Both restless and looking for somewhere to be still, I’m drawn to an old favourite. Through the gate into the woods, I turn south along the old track bed towards the tunnel. The mouth is muzzled with metal gates, once an incongruous grey, then lovingly painted with bats whose furry faces are now beginning to lose out to rainbows slashed with zombie grins.
In the tree-walled cutting, the bench is submerged under sodden hornbeam fruits. So instead I stand there in shadow, soft breathing until my inner chatter ebbs.
A murmur of autumn wind whips up to a roar in the beech and ash boughs overhead. With a final decisive gust, fat gobbets of water are hurled down.
Up through the ash canopy, there’s a glimpse of blue and late afternoon sunlight. Gilded wood pigeons deftly thread their way through the branches and a magpie chunters at me angrily from a hazel sapling.

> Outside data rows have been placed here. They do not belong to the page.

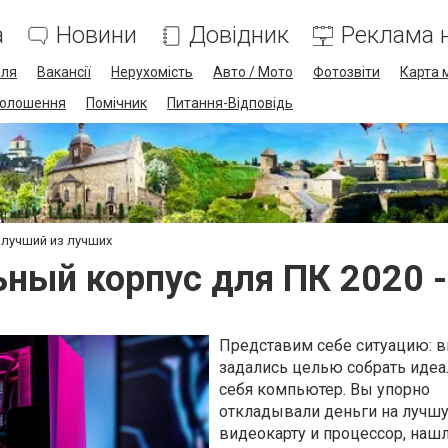
а
Новини
Довідник
Реклама н
лля
Вакансії
Нерухомість
Авто / Мото
Фотозвіти
Карта 
олошення
Помічник
Питання-Відповідь
 лучший из лучших
ный корпус для ПК 2020 -
Представим себе ситуацию: 
задались целью собрать иде
себя компьютер. Вы упорно
откладывали деньги на лучш
видеокарту и процессор, наш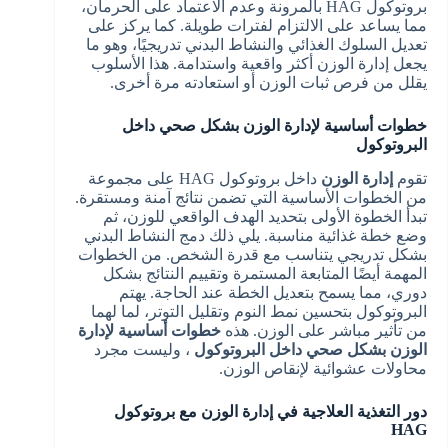
بروتوكول HAG بالمرونة وعدم الاعتماد على الحرمان،
مما يساعد على الالتزام لفترات طويلة. كما يركز على
تعديل السلوك الغذائي والنشاط البدني تدريجيًا، وهو ما
يجعل إدارة الوزن أكثر واقعية واستدامة. هذا الأسلوب
يقلل من فرص ثبات الوزن أو استعادته مرة أخرى.
خطوات أساسية لإدارة الوزن بشكل صحي داخل
البروتوكول
تقوم
إدارة الوزن
داخل بروتوكول HAG على مجموعة
من الخطوات الأساسية التي تضمن نتائج آمنة ومستقرة.
تبدأ الخطوة الأولى بتحديد الهدف الواقعي للوزن، ثم
وضع خطة غذائية مناسبة. يلي ذلك دمج النشاط البدني
بشكل تدريجي يتناسب مع قدرة الشخص. من الخطوات
المهمة أيضًا المتابعة المستمرة وتقييم النتائج بشكل
دوري، مما يسمح بتعديل الخطة عند الحاجة. يهتم
البروتوكول بتحسين نمط النوم وتقليل التوتر، لما لهما
من تأثير مباشر على الوزن. هذه
خطوات أساسية لإدارة
الوزن بشكل صحي داخل البروتوكول
، وليست مجرد
محاولات عشوائية لإنقاص الوزن.
دور التغذية العلاجية في إدارة الوزن مع بروتوكول
HAG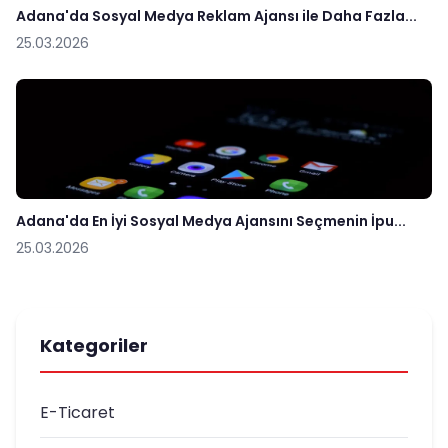
Adana'da Sosyal Medya Reklam Ajansı ile Daha Fazla...
25.03.2026
Adana'da En İyi Sosyal Medya Ajansını Seçmenin İpu...
25.03.2026
Kategoriler
E-Ticaret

From the tunnel, the faint echo of a steam train emerges, bringing a weary cargo of families back to London. They are all in their Sunday clothes, after a one shilling day out at the Crystal Palace. Children press faces against the carriage windows, eyes still wide perhaps from tight-rope walking feats, treasures from Egypt or the prehistoric monsters in the park.
An outburst of parakeets sees off my ghost train. Two walkers approach along the track, and I become self-conscious. We pass, exchange a smile and then another gust and soaking drives me back to the gate.